▶ [Texto original]

Durante una época, tenía las piernas llenas de lesiones, pequeñas automutilaciones que creía que merecía, como un castigo. Cada vez que discutía, me arrancaba la costra y la piel que venía adjunta, porque la costra es piel dañada, por eso se llama herida. Me tiraba pensando que no debería porque iba a dejar marca, porque me había prometido evitarlo, controlarme para no tirar de un desgarro que se hacía físico para no mirar el emocional. Me tiraba mientras discutía para sentir el dolor de la piel, para no sentir el otro.

Destruimos la casa y tiramos del papel pintado como si fuera un padrastro, pero eso aquí no hay, eso es muy americano. La rompemos para sentir algo porque como la casa es nuestra, no tiene valor; como la casa es nuestra, se nos da sin hacer nada; como la casa es nuestra, no tenemos que cuidarla.

[Datos de seguimiento de correspondencia de puntos]
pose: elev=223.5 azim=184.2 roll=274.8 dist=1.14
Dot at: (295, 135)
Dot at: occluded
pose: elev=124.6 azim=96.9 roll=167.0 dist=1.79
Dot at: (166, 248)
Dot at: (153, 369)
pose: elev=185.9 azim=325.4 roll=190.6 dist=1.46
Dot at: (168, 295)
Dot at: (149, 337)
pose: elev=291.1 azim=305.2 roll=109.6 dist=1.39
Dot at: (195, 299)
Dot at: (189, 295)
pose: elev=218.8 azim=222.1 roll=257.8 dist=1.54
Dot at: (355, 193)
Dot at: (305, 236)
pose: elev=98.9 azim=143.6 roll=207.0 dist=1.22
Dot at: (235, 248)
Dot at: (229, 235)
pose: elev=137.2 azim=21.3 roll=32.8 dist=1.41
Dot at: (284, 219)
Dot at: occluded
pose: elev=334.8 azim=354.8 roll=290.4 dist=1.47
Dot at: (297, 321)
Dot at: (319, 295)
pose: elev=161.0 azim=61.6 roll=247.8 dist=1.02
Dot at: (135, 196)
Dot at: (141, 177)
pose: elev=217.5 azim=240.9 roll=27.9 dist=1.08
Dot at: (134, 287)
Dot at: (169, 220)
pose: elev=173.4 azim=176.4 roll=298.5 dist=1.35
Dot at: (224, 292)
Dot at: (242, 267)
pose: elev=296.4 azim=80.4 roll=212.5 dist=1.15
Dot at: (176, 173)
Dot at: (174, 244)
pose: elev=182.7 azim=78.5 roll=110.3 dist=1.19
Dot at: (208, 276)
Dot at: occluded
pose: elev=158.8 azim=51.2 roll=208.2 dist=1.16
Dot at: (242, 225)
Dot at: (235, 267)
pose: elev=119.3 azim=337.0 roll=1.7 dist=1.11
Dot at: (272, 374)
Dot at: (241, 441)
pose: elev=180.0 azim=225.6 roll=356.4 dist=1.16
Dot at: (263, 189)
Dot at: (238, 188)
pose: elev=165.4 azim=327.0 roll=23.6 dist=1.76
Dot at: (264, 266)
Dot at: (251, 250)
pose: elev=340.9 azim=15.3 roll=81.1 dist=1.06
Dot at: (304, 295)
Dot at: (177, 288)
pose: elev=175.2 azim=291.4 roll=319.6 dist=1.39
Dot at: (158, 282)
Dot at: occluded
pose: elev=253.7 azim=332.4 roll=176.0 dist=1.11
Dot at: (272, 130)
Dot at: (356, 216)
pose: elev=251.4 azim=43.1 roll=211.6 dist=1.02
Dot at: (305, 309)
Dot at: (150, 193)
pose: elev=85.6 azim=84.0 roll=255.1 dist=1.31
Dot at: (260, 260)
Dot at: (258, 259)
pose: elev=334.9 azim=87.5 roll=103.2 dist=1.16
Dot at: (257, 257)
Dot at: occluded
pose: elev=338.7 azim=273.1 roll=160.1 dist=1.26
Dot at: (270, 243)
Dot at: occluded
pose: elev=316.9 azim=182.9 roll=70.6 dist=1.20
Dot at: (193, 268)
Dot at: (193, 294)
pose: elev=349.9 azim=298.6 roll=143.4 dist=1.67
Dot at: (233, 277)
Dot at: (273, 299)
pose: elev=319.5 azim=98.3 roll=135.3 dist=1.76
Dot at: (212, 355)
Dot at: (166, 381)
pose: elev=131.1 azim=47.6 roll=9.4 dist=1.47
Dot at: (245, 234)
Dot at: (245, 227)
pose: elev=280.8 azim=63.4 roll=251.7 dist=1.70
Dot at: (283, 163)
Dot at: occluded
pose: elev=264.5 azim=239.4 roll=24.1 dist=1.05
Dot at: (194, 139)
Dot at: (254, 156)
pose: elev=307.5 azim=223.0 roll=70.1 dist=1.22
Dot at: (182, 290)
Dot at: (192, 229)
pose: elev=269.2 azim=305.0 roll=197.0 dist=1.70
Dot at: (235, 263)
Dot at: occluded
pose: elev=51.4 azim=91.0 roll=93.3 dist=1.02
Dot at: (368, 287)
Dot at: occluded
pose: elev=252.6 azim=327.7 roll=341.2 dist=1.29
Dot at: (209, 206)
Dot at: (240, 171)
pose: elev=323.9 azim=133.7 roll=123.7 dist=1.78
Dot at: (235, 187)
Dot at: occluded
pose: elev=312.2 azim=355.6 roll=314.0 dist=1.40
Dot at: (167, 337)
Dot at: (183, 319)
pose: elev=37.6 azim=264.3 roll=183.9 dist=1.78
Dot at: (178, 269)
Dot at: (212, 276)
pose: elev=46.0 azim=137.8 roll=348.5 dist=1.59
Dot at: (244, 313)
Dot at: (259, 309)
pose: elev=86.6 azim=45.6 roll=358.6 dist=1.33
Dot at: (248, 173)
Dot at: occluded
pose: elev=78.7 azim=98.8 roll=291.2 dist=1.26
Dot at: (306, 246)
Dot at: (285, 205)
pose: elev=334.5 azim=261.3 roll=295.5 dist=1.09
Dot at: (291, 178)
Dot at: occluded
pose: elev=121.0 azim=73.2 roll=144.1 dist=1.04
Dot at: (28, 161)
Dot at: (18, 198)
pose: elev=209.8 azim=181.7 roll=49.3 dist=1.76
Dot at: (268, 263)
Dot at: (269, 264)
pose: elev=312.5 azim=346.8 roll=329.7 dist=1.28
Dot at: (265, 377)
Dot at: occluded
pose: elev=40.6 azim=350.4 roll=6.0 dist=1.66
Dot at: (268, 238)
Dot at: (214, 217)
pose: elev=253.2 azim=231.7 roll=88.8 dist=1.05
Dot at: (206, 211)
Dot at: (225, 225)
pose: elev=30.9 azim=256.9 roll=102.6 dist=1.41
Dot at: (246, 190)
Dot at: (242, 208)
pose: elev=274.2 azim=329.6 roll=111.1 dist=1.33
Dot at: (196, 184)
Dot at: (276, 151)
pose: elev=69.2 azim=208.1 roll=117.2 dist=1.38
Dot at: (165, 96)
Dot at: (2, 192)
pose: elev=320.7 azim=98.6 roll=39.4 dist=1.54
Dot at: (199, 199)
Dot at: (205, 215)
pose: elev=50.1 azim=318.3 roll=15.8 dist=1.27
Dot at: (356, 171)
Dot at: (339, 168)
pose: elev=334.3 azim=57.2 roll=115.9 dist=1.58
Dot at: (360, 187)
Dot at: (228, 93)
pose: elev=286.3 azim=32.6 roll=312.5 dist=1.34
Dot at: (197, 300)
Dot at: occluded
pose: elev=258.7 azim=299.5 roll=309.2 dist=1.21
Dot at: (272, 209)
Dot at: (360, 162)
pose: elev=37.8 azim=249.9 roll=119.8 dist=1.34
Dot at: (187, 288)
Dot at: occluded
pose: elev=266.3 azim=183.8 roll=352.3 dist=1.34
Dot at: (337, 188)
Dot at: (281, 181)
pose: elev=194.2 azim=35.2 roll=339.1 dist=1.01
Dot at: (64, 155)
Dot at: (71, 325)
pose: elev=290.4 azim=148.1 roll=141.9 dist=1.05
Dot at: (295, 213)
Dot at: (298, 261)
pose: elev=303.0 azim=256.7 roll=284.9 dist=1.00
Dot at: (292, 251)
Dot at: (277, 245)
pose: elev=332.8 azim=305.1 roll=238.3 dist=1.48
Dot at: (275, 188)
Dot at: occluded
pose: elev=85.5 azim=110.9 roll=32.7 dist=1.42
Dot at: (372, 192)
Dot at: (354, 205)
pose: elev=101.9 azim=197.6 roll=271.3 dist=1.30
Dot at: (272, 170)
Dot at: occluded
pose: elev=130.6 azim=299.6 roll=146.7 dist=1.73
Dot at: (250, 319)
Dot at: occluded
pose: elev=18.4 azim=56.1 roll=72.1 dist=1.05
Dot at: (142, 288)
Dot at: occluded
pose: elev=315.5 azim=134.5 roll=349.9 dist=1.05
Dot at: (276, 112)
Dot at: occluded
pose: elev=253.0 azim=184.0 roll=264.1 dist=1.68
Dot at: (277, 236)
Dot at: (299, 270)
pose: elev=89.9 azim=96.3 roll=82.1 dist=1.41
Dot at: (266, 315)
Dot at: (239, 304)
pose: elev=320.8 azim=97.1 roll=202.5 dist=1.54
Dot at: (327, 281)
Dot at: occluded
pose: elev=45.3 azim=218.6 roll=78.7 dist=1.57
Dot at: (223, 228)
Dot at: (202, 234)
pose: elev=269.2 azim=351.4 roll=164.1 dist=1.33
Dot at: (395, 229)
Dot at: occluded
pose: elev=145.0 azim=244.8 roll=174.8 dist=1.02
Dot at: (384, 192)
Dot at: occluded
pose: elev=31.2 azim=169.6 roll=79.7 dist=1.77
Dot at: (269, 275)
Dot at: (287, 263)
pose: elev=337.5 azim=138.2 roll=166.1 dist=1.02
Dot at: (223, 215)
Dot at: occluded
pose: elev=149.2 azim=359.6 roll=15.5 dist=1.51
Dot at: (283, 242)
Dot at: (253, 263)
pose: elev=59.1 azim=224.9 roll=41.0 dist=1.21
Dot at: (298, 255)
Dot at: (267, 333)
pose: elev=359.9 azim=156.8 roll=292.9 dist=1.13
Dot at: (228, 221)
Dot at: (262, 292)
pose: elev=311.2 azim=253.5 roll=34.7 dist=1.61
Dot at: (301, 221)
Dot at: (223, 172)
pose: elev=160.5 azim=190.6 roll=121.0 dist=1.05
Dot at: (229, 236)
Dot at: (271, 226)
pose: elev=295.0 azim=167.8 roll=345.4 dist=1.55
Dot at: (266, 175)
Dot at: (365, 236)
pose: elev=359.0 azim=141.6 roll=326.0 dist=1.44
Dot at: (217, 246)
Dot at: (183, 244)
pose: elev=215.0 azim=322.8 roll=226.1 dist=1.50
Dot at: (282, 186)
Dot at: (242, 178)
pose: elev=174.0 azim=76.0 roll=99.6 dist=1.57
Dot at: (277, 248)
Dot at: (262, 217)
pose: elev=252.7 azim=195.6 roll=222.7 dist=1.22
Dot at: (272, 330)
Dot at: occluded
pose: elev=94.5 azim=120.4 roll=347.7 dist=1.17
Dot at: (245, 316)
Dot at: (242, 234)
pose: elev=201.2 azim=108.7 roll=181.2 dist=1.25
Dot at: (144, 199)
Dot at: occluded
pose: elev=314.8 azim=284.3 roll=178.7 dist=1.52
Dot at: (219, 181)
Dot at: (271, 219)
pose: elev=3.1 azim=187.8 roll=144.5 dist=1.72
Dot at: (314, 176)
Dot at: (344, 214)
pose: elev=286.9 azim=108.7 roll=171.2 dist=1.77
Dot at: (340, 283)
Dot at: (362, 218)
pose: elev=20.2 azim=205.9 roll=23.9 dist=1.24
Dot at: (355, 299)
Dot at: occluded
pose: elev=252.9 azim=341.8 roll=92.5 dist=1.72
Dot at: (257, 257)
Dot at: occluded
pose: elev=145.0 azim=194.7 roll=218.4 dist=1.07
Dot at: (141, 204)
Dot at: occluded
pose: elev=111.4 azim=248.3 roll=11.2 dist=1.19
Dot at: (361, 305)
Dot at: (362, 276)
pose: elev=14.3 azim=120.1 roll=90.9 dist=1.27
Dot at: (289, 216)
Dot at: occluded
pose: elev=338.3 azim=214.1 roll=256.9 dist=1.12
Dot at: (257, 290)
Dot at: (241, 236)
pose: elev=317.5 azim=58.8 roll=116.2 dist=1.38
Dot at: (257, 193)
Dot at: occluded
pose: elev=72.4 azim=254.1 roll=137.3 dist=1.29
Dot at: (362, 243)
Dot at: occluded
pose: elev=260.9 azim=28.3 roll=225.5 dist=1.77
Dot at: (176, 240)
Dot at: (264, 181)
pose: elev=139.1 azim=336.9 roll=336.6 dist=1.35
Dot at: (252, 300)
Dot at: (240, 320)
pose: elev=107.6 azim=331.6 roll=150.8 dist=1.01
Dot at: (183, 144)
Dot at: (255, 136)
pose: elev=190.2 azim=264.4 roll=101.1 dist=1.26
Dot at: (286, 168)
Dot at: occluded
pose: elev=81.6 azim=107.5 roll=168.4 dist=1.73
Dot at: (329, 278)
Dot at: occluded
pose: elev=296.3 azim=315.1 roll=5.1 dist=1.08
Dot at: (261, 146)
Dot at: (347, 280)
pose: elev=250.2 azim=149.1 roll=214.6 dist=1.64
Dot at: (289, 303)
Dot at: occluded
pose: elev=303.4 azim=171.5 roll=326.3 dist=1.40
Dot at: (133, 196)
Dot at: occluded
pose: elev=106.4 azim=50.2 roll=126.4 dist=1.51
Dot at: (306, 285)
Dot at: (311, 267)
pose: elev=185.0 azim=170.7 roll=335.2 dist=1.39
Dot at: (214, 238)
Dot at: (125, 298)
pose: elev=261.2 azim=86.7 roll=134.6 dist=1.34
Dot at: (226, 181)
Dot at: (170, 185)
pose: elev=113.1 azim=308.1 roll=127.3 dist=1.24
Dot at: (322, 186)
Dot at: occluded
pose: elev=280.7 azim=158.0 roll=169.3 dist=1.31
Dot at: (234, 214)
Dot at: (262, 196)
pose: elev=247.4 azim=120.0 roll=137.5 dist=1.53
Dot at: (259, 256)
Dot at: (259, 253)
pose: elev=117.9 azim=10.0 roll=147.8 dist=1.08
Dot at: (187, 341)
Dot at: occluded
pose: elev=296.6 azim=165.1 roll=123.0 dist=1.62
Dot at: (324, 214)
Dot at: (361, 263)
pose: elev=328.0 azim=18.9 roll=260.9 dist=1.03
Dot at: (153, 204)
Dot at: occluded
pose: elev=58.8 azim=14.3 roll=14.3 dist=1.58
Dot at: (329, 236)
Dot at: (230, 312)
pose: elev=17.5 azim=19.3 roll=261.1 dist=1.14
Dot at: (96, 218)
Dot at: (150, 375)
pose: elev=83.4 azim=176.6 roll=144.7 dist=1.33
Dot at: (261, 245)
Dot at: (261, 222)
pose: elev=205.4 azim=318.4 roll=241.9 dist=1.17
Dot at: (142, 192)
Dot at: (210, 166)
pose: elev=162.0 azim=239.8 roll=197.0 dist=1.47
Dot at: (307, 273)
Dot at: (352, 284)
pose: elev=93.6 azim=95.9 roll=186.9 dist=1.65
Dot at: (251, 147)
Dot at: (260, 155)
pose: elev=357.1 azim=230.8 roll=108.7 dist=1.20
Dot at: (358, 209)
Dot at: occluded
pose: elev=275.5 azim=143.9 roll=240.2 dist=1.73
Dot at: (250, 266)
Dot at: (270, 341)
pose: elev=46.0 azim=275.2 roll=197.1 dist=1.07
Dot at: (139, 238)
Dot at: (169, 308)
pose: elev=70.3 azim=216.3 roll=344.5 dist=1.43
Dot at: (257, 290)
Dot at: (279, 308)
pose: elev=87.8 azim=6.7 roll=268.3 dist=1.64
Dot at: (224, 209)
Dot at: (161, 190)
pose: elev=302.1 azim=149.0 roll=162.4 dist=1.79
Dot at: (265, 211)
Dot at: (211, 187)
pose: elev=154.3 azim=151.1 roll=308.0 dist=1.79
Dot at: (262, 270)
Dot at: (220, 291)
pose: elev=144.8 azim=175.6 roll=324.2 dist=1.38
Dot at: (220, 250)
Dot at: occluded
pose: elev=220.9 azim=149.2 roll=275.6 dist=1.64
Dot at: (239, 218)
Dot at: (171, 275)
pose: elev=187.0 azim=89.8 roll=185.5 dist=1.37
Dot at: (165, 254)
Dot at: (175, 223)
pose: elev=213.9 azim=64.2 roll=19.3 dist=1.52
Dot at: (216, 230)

▶ [Actividad] Sigue escribiendo el texto original, el de las heridas en las piernas y la casa que se destruye, justo después de su última oración.

▶ [Resultado]
 

En la Mujer casa (1947), la escultora Louise Bourgeois habla de la claustrofobia de tener una casa alrededor de la cabeza, en sustitución de esta, un edificio como si fuera una bolsa de plástico que te ahoga con sus muros a pocos centímetros de los ojos, y habla también de la agorafobia que causa ese encierro, como una cuarentena en pandemia. Un querer salir y no poder, un tener miedo dentro y fuera.

Veo mi propio reflejo en los miedos de mi cuerpo. Habitar el cuerpo a veces da miedo. Odiarlo es más fácil. Arrancarte las postillas es un poco de alivio –un alivio mentiroso, una lona sobre el pozo–. Es mucho más fácil arrancarte postillas que contener el impulso de arrancártelas, es mucho más fácil ceder al daño que tener la fuerza de decir no, y cuidarlo. Debemos querernos lo suficiente para cuidarnos, para saber que nos merecemos el cuidado de estar bien, de no atentar contra nuestro cuerpo, de que nadie atente contra él. Protegerlo resulta un sacrificio, el sacrificio de romper con los patrones aprendidos, los hábitos dañinos y el odio que hemos cultivado tan bien que es como un suspiro. El odio es un autocastigo que nos tranquiliza porque nos lo merecemos, quizás así compense algo.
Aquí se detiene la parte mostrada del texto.